Friday, March 8, 2013

Indigenous Knowledge and a Sense of Place

So much of what goes through my mind - whether at home, work, or on the farm, is "How do I make this easier? What am I missing?" When I think about a new job and the struggles, and excitement of it all, it makes a perfect metaphor for the type of farming I hope to do. Starting a new job, you hopefully bring a set of skills to the position, but not always the sense of rhythm, culture of place, details and nuances of the specific work. You have to travel the course of the work to get to know it. It's so much easier when the people around you help, when the person before you is there to teach and instruct, when you have something to work off of.

When we think about farming - about feeding billions of people - not just calories, but soul and spirit, it's awfully hard to go it alone. We have extension offices, con-agra, sometimes an uncle or grandmother, Land Grant Universities, so much. What we forget is that we have the land itself. Farming is so much about one place - about the micro-climates and soil of that place. Models built off of Iowa loam or a Mediterranean climate work there!

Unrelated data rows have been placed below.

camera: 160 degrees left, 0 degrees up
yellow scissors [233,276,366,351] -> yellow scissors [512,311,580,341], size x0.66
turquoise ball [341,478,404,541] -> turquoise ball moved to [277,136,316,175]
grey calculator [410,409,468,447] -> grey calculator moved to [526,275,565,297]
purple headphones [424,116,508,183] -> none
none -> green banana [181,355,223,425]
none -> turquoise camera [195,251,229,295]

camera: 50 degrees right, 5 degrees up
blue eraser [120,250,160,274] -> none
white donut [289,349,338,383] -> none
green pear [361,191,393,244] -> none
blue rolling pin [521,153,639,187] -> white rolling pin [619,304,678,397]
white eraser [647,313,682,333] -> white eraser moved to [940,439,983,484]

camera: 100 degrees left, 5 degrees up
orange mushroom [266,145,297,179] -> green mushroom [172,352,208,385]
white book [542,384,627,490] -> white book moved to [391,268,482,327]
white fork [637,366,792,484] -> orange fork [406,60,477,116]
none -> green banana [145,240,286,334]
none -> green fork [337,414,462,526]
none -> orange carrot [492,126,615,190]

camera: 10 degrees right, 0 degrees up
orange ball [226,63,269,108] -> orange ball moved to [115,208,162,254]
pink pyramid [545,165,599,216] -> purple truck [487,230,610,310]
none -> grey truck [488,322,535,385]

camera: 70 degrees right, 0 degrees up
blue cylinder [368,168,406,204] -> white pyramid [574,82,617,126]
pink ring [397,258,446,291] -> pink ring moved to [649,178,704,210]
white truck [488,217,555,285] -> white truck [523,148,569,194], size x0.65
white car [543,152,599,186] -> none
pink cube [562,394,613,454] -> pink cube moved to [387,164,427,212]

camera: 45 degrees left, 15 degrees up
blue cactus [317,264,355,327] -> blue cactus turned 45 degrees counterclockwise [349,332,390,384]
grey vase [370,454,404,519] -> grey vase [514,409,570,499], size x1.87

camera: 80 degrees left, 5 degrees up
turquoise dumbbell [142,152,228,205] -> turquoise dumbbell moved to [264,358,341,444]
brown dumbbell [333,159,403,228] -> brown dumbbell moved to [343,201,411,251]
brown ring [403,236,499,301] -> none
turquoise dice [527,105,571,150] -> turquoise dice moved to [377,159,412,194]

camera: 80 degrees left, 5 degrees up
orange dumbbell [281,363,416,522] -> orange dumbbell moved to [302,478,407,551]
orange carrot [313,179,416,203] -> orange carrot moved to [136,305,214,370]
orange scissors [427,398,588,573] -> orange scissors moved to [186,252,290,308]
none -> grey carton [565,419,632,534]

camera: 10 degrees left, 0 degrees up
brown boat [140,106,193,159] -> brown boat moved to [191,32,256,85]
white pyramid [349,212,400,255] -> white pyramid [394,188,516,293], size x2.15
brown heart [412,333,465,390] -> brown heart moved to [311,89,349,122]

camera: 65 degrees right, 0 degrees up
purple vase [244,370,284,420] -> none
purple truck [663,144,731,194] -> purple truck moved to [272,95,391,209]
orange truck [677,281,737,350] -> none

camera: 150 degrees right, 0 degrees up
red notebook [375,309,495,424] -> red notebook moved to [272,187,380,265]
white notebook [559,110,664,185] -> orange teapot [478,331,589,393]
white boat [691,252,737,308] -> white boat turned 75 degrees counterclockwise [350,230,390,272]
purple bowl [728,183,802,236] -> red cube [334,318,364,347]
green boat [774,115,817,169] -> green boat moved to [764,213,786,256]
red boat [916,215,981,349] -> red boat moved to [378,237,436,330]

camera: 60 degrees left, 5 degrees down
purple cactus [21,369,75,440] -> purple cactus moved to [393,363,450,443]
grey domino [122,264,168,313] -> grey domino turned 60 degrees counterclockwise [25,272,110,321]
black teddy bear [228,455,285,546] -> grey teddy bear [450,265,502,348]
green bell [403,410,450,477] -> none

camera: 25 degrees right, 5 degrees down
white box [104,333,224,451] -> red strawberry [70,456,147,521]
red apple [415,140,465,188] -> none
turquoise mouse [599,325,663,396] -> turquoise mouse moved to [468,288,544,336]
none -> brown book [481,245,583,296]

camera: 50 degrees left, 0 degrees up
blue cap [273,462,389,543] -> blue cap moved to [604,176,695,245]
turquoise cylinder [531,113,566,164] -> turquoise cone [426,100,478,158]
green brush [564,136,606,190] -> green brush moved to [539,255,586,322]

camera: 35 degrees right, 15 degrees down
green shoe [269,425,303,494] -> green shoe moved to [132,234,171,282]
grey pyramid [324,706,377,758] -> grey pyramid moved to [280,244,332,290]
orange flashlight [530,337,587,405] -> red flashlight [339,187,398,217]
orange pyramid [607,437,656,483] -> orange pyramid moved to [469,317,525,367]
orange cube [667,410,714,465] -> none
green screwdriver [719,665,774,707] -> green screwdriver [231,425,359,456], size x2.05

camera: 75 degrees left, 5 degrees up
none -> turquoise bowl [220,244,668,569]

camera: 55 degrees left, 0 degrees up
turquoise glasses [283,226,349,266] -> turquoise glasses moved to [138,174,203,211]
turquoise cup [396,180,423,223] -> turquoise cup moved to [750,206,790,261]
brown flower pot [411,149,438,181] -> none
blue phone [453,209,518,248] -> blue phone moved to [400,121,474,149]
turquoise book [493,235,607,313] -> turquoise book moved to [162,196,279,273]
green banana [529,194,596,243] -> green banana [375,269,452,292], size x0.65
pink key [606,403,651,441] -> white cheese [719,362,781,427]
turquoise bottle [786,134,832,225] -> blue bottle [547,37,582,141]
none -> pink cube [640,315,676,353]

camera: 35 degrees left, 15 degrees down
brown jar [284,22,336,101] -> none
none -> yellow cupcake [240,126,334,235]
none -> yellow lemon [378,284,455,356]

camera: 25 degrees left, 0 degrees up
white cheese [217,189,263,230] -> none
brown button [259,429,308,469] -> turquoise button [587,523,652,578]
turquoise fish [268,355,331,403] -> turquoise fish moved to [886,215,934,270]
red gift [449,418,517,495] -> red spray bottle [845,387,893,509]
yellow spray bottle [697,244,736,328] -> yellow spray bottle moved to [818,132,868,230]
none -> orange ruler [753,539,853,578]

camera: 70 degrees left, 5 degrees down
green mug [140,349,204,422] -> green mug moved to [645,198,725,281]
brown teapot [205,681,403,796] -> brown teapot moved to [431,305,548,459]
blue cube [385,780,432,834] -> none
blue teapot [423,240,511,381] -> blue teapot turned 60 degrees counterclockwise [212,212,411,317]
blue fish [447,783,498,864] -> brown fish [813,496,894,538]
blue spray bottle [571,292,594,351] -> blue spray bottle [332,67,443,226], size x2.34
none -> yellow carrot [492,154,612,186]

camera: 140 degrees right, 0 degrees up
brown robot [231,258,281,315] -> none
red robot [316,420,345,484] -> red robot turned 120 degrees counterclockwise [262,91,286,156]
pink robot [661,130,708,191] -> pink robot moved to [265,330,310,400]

But not here.

Here, on this farm, I have to learn from the land. From the good Earth telling her story in season, failure and success. The indigenous knowledge of this place is held by the ancestors of Arapaho, Ute, Folsom man and so many more who lived from this place well and long before synthetic fertilizers. Wolves and elk, two kinds of bear, wild sheep and greenback cutthroat trout knew the land and how to live off it. And now, 150 years after all that's been undone, we're trying to rediscover. Agriculture cannot become a one style fits all mentality.

Let me give an example. Pastured poultry is an incredible movement. The chance for a humane, chicken being a chicken existence, for poultry is long overdue. But it won't work on this hillside without me eradicating the soul of the place. And while it's extreme to think of farming anything here, I venture it was as extreme when the first person decided to plant a tomato in Toronto. How do we farm anyplace well? And by well I mean, how do we reclaim that sense of place (or preserve it)? How do we engage the indigenous knowledge inherent in the land and previous generations of inhabitants?

If we're going to feed billions of people and retain our soul we'll have to answer these questions and answer them well, and in a hurry.